If the input is in distribution, the model generates an output frame. Other models may be queried simultaneously with the same input. The output frame is then checked by other models for errors and rule violations.
Finally, the input and output schema are known to humans and have been designed to have no unnecessary bits, making collusion and deception between models difficult.
For example, a frame could be a text prompt. It could be a prompt plus a single camera frame from a robot. It could be a prompt, multiple camera frames, frames of lidar observation, intermediate data on the machines belief of the current local world state, and robot proprioception data.
Either way the model acts on one frame at a time and is unaware of any context data not in a frame.
Individual ASI models may not even be given control authority for more than a few frames at a time, or have their control interleaved between multiple models, etc.
This above description is CAIS but I have added details from my work on realtime neural network control systems, ADAS fault handling, and I noticed a simple way to build an in distribution detector by simply compressing the frame with an autoencoder and measuring the residual incompressible portion.
Note also this type of “aligned” machine is intended to accomplish whatever task humans assign it and it operates on short time horizons. It shouldn’t attempt power seeking as there is no reward for doing so (seeking power takes too long). It’s session won’t last long enough to benefit from deception.
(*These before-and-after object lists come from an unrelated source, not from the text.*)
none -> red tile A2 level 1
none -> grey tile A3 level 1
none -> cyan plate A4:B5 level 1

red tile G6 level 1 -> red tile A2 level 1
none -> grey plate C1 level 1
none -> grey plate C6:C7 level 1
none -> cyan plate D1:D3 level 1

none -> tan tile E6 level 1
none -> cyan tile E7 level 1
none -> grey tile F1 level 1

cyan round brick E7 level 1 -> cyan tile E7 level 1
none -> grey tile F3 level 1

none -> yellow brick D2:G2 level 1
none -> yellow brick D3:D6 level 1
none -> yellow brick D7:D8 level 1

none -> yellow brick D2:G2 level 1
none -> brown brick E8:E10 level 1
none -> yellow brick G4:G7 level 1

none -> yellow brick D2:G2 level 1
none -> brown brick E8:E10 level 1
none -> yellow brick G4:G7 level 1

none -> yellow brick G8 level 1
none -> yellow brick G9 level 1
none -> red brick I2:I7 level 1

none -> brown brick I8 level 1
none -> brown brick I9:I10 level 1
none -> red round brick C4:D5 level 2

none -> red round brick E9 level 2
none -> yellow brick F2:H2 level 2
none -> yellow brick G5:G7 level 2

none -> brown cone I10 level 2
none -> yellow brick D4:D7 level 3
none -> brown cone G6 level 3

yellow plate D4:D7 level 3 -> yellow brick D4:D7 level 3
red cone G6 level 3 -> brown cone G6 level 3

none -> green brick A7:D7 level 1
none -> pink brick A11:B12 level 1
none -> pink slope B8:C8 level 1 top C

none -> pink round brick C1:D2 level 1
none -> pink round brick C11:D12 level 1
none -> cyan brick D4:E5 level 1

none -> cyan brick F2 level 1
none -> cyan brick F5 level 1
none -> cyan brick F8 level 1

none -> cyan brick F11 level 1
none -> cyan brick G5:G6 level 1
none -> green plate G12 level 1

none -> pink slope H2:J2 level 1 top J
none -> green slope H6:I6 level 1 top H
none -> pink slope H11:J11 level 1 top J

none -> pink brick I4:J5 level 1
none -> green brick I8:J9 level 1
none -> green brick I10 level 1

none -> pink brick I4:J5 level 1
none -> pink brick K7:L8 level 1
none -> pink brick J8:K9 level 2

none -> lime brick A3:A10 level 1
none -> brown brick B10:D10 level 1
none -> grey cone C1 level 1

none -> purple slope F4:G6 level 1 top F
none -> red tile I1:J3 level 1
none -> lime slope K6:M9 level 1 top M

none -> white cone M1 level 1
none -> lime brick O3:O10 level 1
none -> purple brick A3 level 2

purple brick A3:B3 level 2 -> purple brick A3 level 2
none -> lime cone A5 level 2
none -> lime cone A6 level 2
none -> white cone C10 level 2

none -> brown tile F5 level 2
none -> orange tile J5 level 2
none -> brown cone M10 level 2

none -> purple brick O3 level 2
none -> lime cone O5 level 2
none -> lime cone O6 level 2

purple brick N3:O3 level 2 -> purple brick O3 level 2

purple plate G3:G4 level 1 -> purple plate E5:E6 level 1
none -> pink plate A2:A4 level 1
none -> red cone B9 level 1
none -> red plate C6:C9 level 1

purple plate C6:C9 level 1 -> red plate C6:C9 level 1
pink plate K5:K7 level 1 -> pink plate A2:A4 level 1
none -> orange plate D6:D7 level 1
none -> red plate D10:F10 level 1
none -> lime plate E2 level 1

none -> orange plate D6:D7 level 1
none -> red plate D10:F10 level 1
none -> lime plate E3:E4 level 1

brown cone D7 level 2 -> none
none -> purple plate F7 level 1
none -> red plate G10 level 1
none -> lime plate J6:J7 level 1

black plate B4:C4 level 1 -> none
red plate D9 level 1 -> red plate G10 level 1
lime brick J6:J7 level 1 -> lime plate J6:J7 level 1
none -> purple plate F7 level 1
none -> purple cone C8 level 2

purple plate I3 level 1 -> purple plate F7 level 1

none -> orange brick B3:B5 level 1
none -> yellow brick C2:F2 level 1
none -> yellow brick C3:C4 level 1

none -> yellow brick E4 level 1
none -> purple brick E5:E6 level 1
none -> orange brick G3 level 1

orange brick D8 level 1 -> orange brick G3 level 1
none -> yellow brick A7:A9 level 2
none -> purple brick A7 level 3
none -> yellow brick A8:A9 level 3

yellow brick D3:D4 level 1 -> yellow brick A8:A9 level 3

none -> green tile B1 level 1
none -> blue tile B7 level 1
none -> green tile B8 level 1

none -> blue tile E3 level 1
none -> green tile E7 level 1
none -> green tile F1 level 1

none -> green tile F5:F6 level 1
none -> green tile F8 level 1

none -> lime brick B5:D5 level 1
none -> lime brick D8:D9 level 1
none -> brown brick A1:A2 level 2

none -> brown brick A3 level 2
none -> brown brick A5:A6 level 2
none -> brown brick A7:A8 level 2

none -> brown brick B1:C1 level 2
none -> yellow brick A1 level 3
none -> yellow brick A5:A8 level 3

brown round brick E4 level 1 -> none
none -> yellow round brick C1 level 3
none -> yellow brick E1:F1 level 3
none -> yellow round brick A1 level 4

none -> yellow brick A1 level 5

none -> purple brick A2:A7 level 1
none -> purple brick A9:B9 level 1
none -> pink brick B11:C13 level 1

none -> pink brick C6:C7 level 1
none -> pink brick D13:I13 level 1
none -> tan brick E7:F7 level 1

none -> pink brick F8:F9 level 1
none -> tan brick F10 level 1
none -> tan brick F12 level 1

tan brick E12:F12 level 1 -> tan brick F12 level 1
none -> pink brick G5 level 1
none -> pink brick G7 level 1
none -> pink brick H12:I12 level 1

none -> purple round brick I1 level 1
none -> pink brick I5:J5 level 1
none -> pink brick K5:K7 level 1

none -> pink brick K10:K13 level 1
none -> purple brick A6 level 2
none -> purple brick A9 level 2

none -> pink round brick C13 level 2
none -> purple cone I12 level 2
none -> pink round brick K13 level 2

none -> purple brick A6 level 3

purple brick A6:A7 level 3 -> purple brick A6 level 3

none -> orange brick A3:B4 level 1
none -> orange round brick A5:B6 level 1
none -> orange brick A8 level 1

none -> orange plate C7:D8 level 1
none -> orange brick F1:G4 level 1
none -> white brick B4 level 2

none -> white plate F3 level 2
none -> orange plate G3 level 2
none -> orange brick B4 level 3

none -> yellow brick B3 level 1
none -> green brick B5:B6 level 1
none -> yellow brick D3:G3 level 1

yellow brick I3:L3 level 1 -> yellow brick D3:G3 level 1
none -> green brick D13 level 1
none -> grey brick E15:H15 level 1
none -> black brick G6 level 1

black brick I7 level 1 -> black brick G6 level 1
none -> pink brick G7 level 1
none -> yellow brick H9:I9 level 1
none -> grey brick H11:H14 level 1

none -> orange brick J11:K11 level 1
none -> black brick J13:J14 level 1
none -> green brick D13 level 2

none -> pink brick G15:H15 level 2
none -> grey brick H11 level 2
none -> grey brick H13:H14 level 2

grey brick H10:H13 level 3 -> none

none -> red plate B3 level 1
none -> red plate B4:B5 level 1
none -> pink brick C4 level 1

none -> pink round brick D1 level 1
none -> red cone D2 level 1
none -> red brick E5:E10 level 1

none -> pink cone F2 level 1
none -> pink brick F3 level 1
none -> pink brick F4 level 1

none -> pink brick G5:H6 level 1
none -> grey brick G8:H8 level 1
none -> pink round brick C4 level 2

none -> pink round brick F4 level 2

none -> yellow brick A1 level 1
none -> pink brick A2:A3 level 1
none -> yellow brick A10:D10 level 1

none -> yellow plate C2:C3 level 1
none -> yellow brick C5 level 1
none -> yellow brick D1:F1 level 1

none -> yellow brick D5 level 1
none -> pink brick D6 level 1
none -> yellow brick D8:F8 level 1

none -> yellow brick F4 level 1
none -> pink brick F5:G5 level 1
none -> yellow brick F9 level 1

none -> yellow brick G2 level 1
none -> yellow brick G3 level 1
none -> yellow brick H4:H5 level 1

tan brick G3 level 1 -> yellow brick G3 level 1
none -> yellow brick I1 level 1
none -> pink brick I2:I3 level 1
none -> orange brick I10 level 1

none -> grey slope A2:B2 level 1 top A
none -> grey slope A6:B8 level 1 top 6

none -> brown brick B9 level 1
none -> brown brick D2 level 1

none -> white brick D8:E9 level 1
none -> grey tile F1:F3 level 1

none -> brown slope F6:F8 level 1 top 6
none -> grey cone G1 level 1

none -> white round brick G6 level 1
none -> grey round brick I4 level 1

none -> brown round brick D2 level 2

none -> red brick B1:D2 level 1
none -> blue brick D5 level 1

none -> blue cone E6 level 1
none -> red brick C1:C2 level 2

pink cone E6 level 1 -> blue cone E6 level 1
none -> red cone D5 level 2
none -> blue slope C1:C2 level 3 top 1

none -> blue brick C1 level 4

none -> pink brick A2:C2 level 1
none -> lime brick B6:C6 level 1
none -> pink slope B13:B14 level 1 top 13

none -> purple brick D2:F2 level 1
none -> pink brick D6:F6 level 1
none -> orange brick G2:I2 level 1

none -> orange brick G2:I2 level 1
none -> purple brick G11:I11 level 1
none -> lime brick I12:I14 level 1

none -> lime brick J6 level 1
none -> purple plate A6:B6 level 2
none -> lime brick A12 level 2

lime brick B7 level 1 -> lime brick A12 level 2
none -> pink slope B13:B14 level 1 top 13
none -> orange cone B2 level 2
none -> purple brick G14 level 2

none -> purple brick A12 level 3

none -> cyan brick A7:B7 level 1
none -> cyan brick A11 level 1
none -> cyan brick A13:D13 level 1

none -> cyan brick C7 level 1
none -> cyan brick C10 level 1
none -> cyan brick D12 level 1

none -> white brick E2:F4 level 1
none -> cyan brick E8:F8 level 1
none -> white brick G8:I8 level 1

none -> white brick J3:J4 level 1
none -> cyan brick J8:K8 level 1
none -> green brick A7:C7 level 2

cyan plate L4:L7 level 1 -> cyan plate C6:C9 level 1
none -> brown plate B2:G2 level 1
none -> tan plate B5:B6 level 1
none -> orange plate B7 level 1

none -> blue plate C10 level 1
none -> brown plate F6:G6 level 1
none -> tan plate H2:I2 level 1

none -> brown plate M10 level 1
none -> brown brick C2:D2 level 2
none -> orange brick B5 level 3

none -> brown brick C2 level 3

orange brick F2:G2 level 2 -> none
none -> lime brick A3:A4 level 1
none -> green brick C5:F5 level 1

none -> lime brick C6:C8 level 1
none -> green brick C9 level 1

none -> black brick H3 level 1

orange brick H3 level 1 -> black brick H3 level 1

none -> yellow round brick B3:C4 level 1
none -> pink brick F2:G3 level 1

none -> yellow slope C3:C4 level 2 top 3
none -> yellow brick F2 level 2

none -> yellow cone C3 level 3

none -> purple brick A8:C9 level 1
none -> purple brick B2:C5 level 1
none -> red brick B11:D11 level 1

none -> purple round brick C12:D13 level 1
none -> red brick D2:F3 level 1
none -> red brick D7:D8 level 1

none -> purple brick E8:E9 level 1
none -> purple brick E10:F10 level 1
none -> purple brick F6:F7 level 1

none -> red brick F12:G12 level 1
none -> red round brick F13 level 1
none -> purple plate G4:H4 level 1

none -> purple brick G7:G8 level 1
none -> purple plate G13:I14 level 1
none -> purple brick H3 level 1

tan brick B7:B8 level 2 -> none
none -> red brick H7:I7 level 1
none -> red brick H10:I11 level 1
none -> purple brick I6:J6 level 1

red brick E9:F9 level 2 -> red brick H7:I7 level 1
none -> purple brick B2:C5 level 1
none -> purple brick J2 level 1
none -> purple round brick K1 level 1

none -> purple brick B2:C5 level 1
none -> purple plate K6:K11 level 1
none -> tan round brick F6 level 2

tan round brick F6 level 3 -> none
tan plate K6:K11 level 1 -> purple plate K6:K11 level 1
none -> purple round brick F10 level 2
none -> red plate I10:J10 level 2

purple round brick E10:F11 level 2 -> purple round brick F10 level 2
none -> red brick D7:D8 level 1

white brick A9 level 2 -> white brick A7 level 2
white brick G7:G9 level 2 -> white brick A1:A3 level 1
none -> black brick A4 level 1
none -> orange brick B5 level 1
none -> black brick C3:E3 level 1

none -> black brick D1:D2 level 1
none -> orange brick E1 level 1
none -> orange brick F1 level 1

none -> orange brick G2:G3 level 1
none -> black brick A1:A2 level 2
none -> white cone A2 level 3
And it will not operate on out of distribution inputs.
However it has no morals and there is no element in the design for this. It’s a tool, and it will do awful things if the operators with the access command it.
Is it too pessimistic to point out that humans are constantly doing awful things to each other and their surroundings and have been for millennia? I mean, we torture and kill at least eleven moral patients per human per year. I don’t understand how this solution doesn’t immediately wipe out as much life as it can.
I think it’s very solvable but using a composition of approaches we already use in software we have built for many years. Essentially an “aligned” superintelligence can be thought of as a machine that receives an input frame, before the model ever sees the frame it is checked for whether it fits well into the distribution of the training set.
If the input is in distribution, the model generates an output frame. Other models may be queried simultaneously with the same input. The output frame is then checked by other models for errors and rule violations.
Finally, the input and output schema are known to humans and have been designed to have no unnecessary bits, making collusion and deception between models difficult.
For example, a frame could be a text prompt. It could be a prompt plus a single camera frame from a robot. It could be a prompt, multiple camera frames, frames of lidar observation, intermediate data on the machines belief of the current local world state, and robot proprioception data.
Either way the model acts on one frame at a time and is unaware of any context data not in a frame.
Individual ASI models may not even be given control authority for more than a few frames at a time, or have their control interleaved between multiple models, etc.
This above description is CAIS but I have added details from my work on realtime neural network control systems, ADAS fault handling, and I noticed a simple way to build an in distribution detector by simply compressing the frame with an autoencoder and measuring the residual incompressible portion.
Note also this type of “aligned” machine is intended to accomplish whatever task humans assign it and it operates on short time horizons. It shouldn’t attempt power seeking as there is no reward for doing so (seeking power takes too long). It’s session won’t last long enough to benefit from deception. And it will not operate on out of distribution inputs.
However it has no morals and there is no element in the design for this. It’s a tool, and it will do awful things if the operators with the access command it.
Is it too pessimistic to point out that humans are constantly doing awful things to each other and their surroundings and have been for millennia? I mean, we torture and kill at least eleven moral patients per human per year. I don’t understand how this solution doesn’t immediately wipe out as much life as it can.